Question: Can a painting be like a newspaper?
Answer: Sure, when it reports the news of the day.
According to the New York Times, in 1861, paintings often reported the news. This painting told the story of the soldiers of the Irish Regiment returning to New York from fighting in the First Battle of Bull Run during the Civil War. It is called “Return of the 69th Regiment, N.Y.S.M, From the Seat of War.”
It was painted by artist Louis Lang. You can see New York Bay from Bowling Green. A happy crowd welcomes the soldiers,
flower sellers, fruit vendors, dignitaries, newsboys, happy families. The
newsboy is selling pictures of Colonel Michael Corcoran, who led the Regiment.
The man on the horse is Thomas Francis Meagher, who became a captain in the Regiment.

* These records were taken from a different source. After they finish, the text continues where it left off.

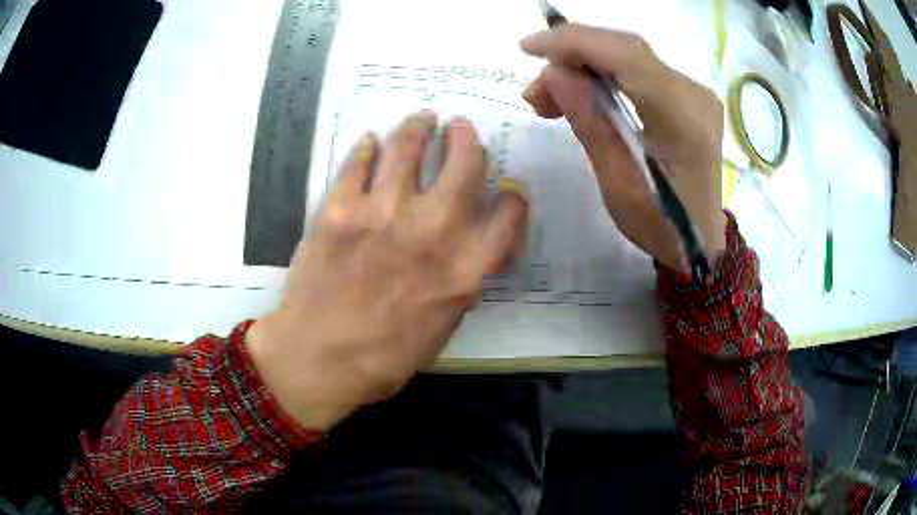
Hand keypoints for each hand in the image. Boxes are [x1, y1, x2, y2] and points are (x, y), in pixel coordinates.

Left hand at [245, 112, 527, 430]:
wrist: (316, 359)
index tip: (506, 190)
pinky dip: (367, 147)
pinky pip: (358, 163)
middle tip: (461, 127)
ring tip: (422, 117)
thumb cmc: (383, 358)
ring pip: (409, 148)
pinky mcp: (340, 208)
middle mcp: (433, 231)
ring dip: (419, 127)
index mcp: (464, 268)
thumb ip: (462, 283)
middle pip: (465, 164)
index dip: (512, 196)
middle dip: (467, 140)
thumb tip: (472, 250)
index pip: (508, 213)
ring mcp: (383, 213)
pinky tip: (372, 140)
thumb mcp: (443, 329)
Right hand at [520, 24, 726, 269]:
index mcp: (684, 119)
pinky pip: (638, 69)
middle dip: (572, 56)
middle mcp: (694, 94)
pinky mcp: (687, 95)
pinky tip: (581, 92)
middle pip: (626, 49)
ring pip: (629, 55)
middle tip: (536, 89)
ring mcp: (694, 91)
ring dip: (584, 65)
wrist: (700, 240)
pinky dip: (602, 74)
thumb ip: (589, 123)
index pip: (627, 57)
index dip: (575, 43)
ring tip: (550, 98)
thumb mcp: (618, 185)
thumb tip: (553, 74)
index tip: (527, 48)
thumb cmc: (661, 225)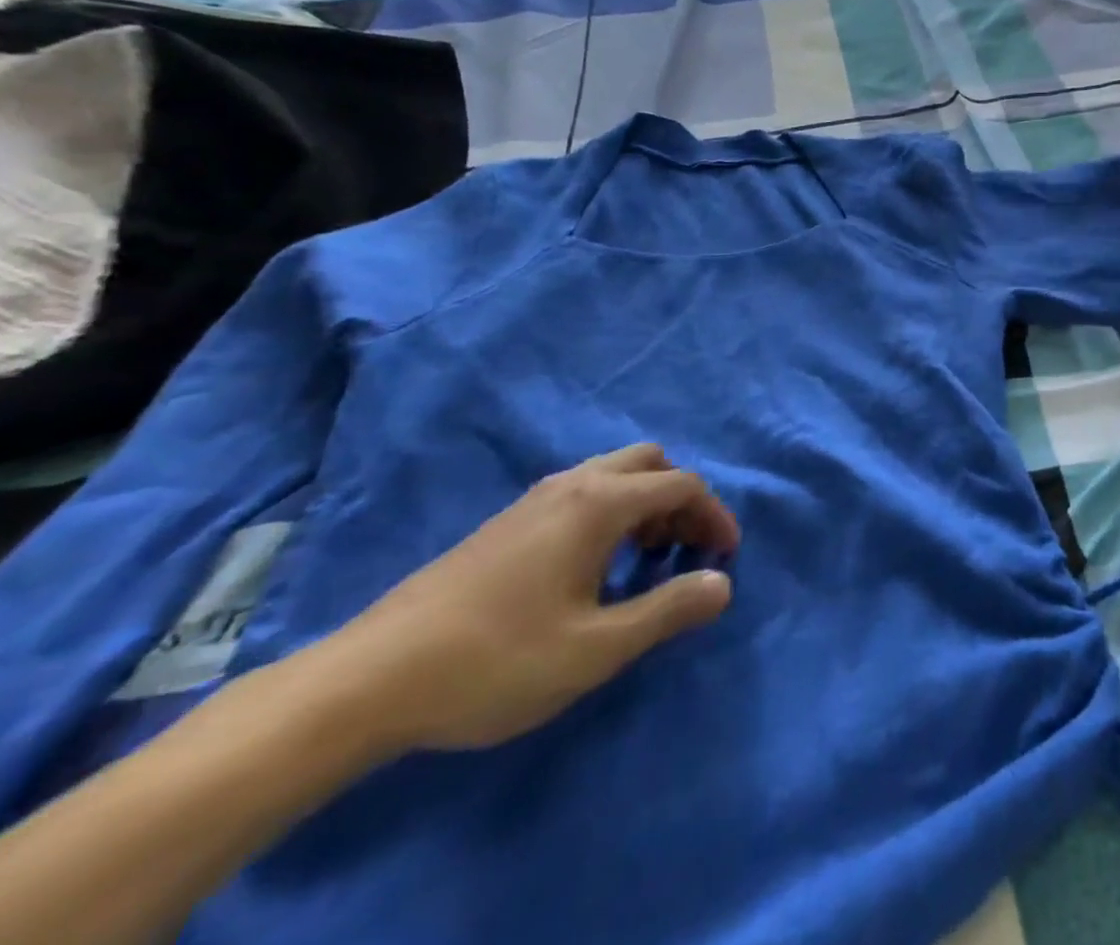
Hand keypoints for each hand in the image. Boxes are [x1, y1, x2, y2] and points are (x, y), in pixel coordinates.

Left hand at [304, 444, 737, 756]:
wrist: (371, 678)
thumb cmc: (497, 660)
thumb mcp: (596, 648)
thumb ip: (668, 610)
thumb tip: (722, 584)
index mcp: (600, 502)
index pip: (681, 485)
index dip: (714, 516)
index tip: (726, 557)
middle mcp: (573, 484)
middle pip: (650, 463)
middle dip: (680, 499)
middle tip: (685, 549)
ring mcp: (535, 498)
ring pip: (613, 473)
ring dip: (645, 503)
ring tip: (647, 558)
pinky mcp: (508, 520)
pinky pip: (583, 491)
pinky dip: (612, 510)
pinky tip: (594, 565)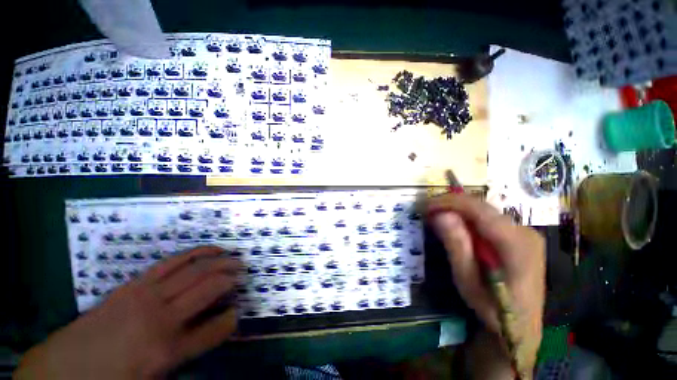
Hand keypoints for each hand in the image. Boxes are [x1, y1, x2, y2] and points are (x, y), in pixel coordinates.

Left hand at [15, 247, 239, 378]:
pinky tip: (211, 249)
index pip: (215, 329)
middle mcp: (161, 317)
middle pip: (209, 287)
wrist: (64, 368)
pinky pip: (174, 261)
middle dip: (232, 278)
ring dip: (221, 261)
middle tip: (245, 273)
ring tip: (235, 257)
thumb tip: (218, 326)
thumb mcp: (154, 379)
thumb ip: (189, 353)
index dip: (232, 318)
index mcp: (166, 350)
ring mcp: (146, 295)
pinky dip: (197, 253)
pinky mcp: (135, 283)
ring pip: (195, 269)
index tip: (239, 311)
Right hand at [427, 193, 544, 376]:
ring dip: (457, 211)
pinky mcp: (520, 237)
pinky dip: (467, 219)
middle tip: (426, 211)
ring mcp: (525, 233)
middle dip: (450, 205)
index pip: (478, 209)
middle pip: (481, 207)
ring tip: (435, 216)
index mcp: (516, 243)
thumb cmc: (491, 309)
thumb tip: (439, 215)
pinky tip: (455, 226)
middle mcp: (525, 231)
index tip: (424, 205)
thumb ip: (456, 245)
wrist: (520, 328)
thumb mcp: (468, 280)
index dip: (448, 202)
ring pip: (483, 211)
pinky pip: (488, 220)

The painting is huge: 11 feet wide by 7 feet tall. With the frame, it weighs
700 pounds. (It is the largest and heaviest“ newspaper” you’ll ever see.) The New York Historical Society decided to restore the
painting in 2006. They found it in storage, in pieces. Happily, all
the pieces were there. The Williamstown Art Conservation Center in
Massachusetts put the painting back together and restored it. It was like doing a giant jigsaw
puzzle.
Louis Lang painted the “Return of the 69th Regiment, N.Y.S.M From the Seat of War,” to tell an exciting “news story.” Now, it is American history.
You will find the painting at the newly renovated New York Historical Society, hanging in the exhibition “Making American Taste: Narrative Art for a New Democracy,” on the
fourth floor.
Project
Choose a story from today's news and paint a picture to tell the story.